■ Work task ■
What is needed is an exact copy of the lines in the listing below, from the one with "[328,210,370,225] har(1) ->" up to and including the one with "[341,291,372,303] both ->", with no other lines.

■ Data excerpts ■
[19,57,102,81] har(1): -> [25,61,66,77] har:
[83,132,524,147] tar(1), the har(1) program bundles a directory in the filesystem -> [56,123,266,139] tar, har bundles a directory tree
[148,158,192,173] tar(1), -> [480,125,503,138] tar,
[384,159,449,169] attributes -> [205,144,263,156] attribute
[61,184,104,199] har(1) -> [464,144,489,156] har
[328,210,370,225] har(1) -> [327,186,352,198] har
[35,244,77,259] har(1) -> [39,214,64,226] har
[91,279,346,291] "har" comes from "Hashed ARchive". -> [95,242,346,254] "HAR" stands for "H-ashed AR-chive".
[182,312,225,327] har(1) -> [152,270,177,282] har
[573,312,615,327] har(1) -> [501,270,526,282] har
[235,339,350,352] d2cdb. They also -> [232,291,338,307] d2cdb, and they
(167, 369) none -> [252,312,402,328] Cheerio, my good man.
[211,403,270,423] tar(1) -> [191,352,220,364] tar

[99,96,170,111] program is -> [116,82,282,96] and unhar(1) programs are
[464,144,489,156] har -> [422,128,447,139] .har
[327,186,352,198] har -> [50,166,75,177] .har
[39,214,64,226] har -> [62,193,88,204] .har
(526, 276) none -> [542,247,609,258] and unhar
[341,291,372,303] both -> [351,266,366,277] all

---

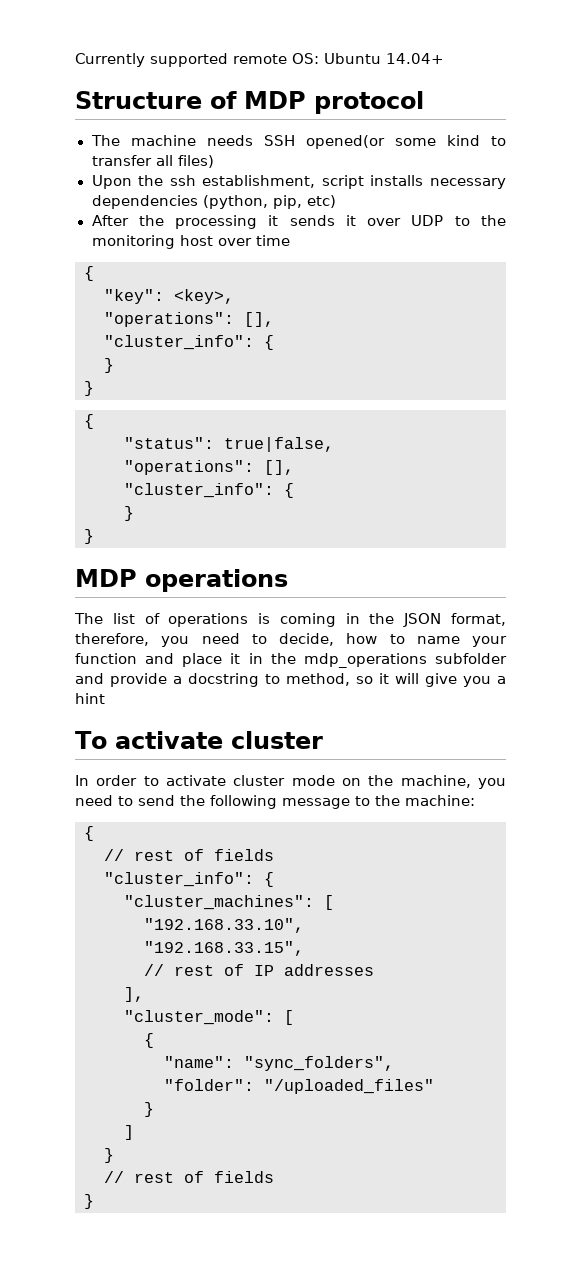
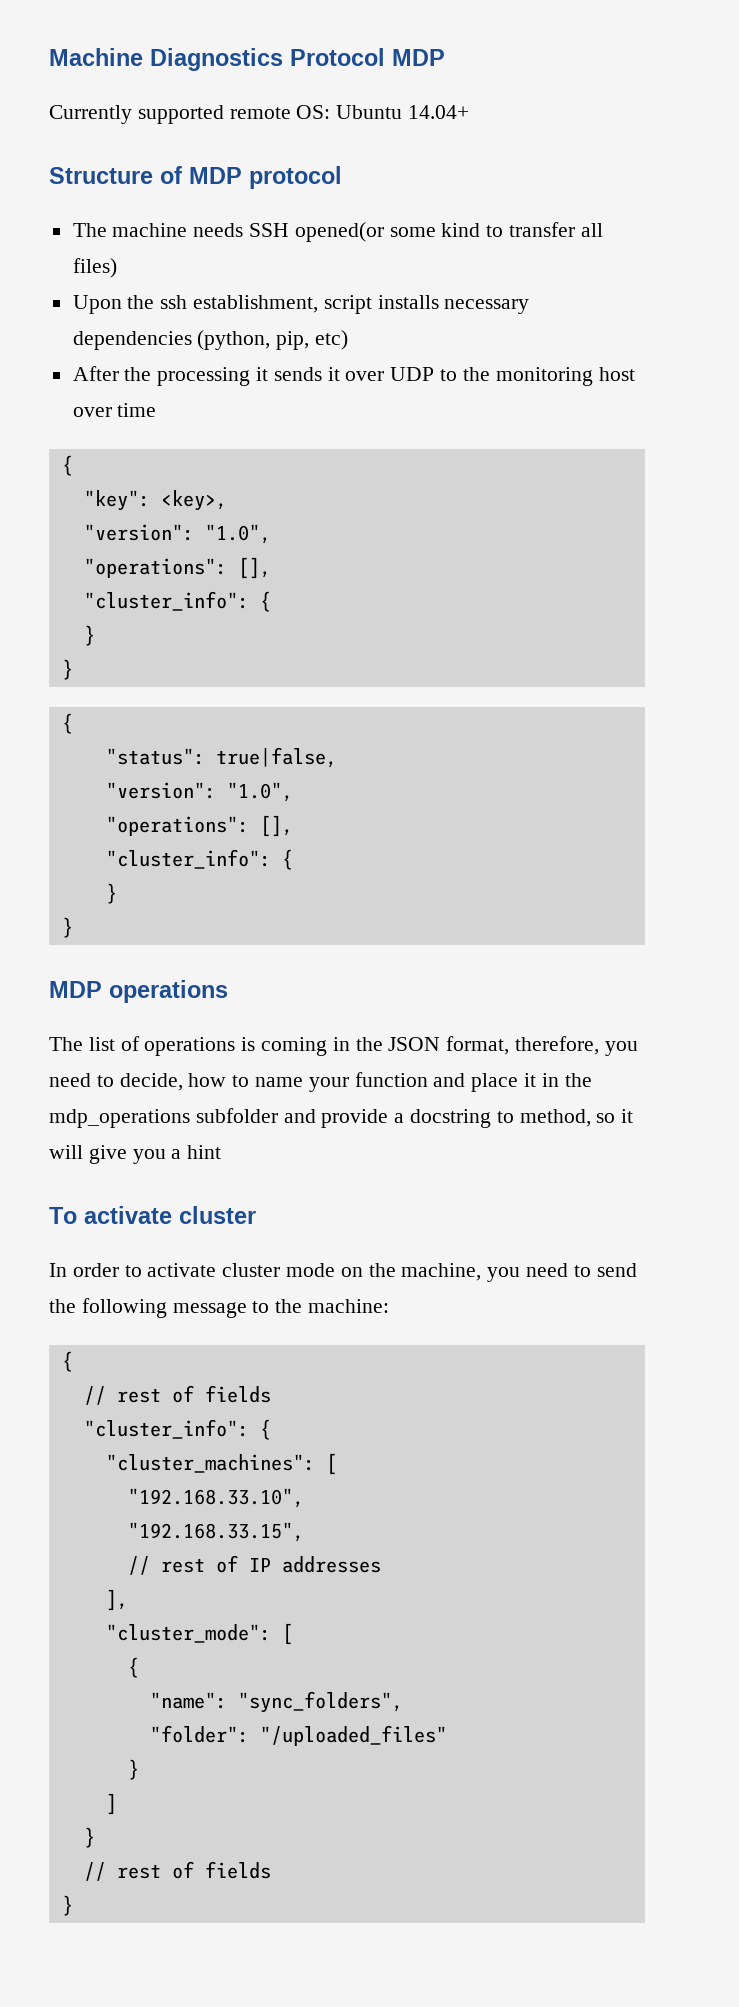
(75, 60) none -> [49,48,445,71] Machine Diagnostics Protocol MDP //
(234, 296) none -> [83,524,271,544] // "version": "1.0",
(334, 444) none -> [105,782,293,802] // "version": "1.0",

■ Exercise solution ■
[328,210,370,225] har(1) -> [327,186,352,198] har
[35,244,77,259] har(1) -> [39,214,64,226] har
[91,279,346,291] "har" comes from "Hashed ARchive". -> [95,242,346,254] "HAR" stands for "H-ashed AR-chive".
[182,312,225,327] har(1) -> [152,270,177,282] har
[573,312,615,327] har(1) -> [501,270,526,282] har
[235,339,350,352] d2cdb. They also -> [232,291,338,307] d2cdb, and they
(167, 369) none -> [252,312,402,328] Cheerio, my good man.
[211,403,270,423] tar(1) -> [191,352,220,364] tar

[99,96,170,111] program is -> [116,82,282,96] and unhar(1) programs are
[464,144,489,156] har -> [422,128,447,139] .har
[327,186,352,198] har -> [50,166,75,177] .har
[39,214,64,226] har -> [62,193,88,204] .har
(526, 276) none -> [542,247,609,258] and unhar
[341,291,372,303] both -> [351,266,366,277] all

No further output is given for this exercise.